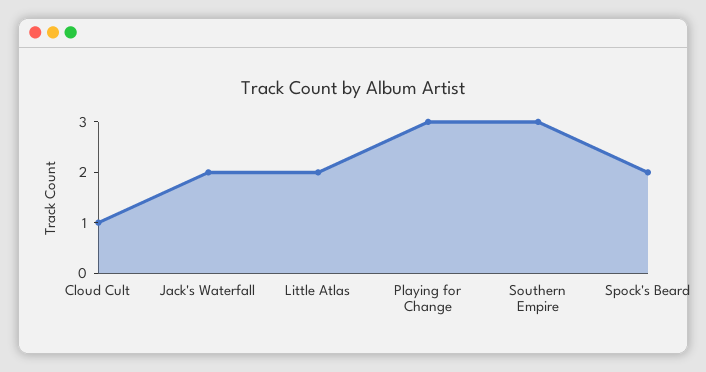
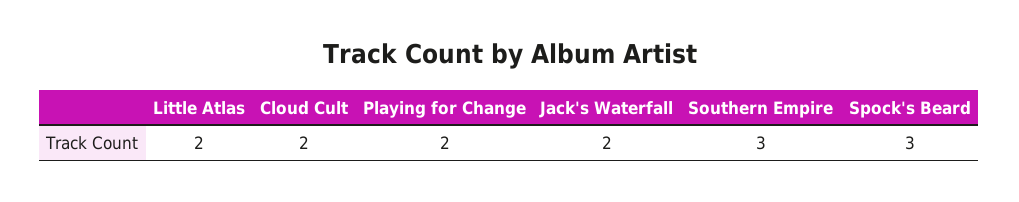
Cloud Cult: 1 -> 2
Playing for Change: 3 -> 2
Spock's Beard: 2 -> 3

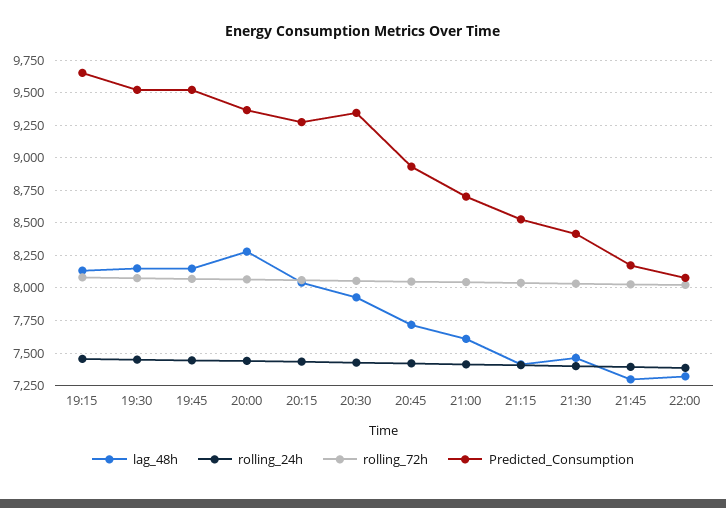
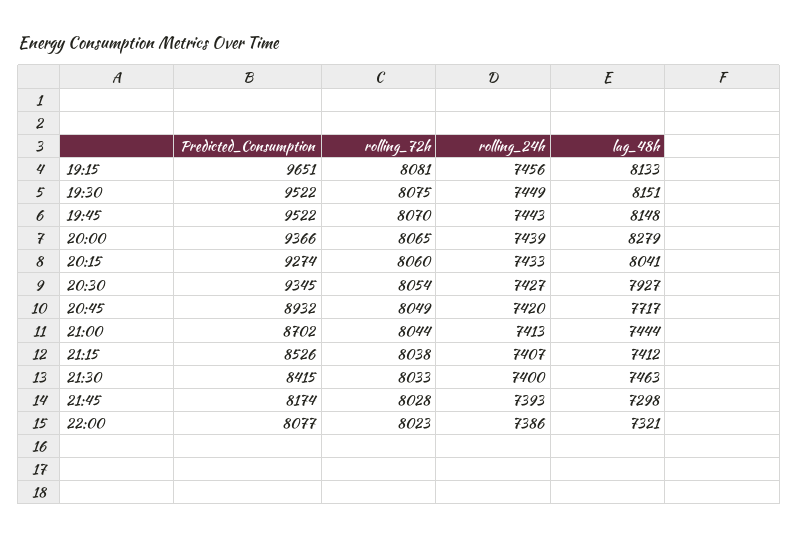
lag_48h, 21:00: 7600 -> 7444

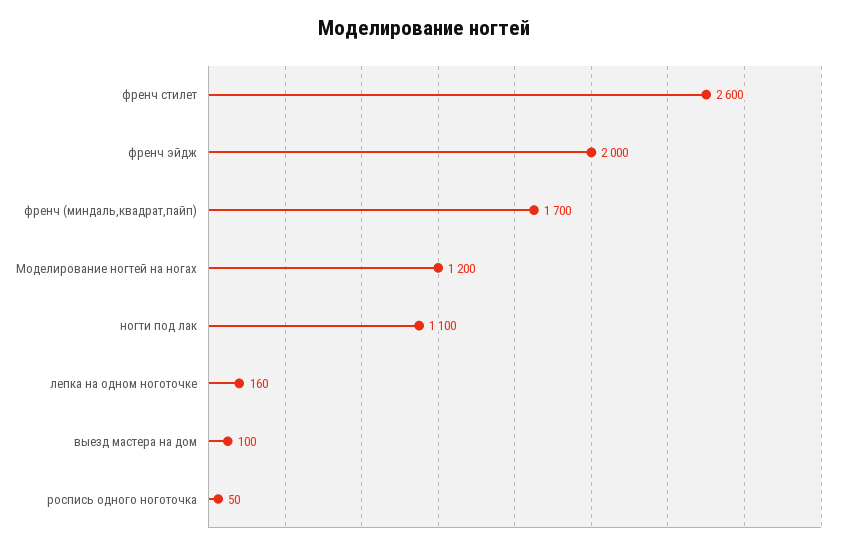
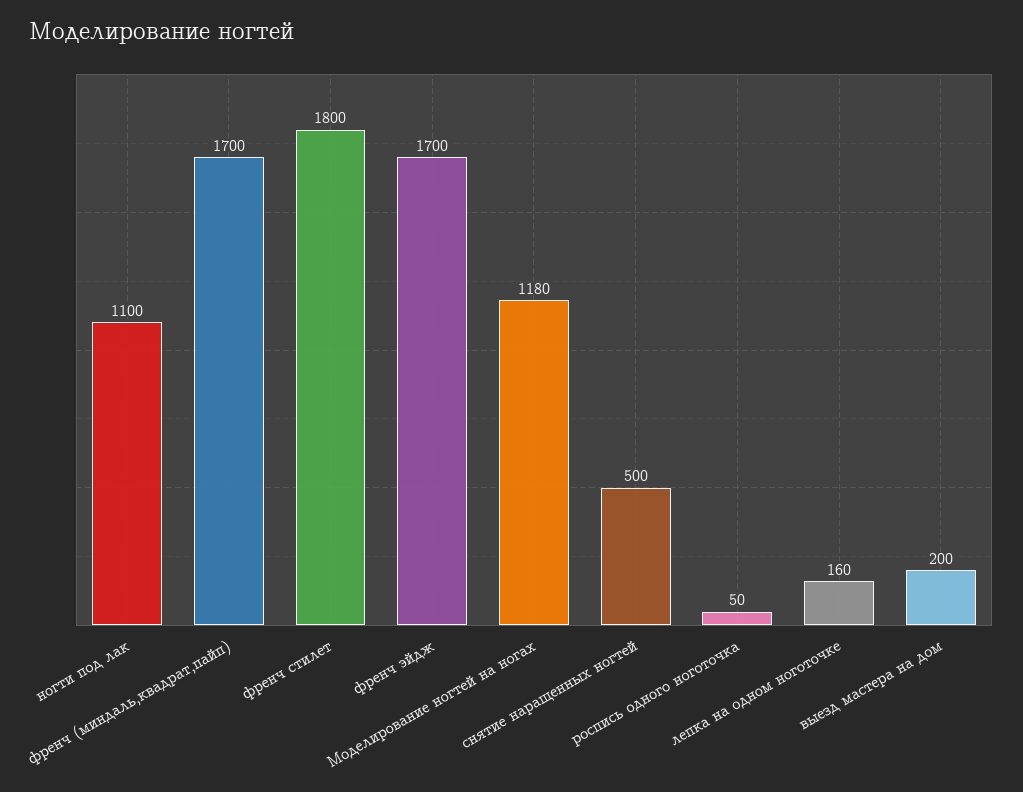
френч стилет: 2600 -> 1800
френч эйдж: 2000 -> 1700
Моделирование ногтей на ногах: 1200 -> 1180
выезд мастера на дом: 100 -> 200
снятие наращенных ногтей: none -> 500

**EXERCISE DIRECTIONS**
Whenever the word "френч" shows up in a line of the entries, list that line.

**EXERCISE RESPONSE**
френч стилет: 2600 -> 1800
френч эйдж: 2000 -> 1700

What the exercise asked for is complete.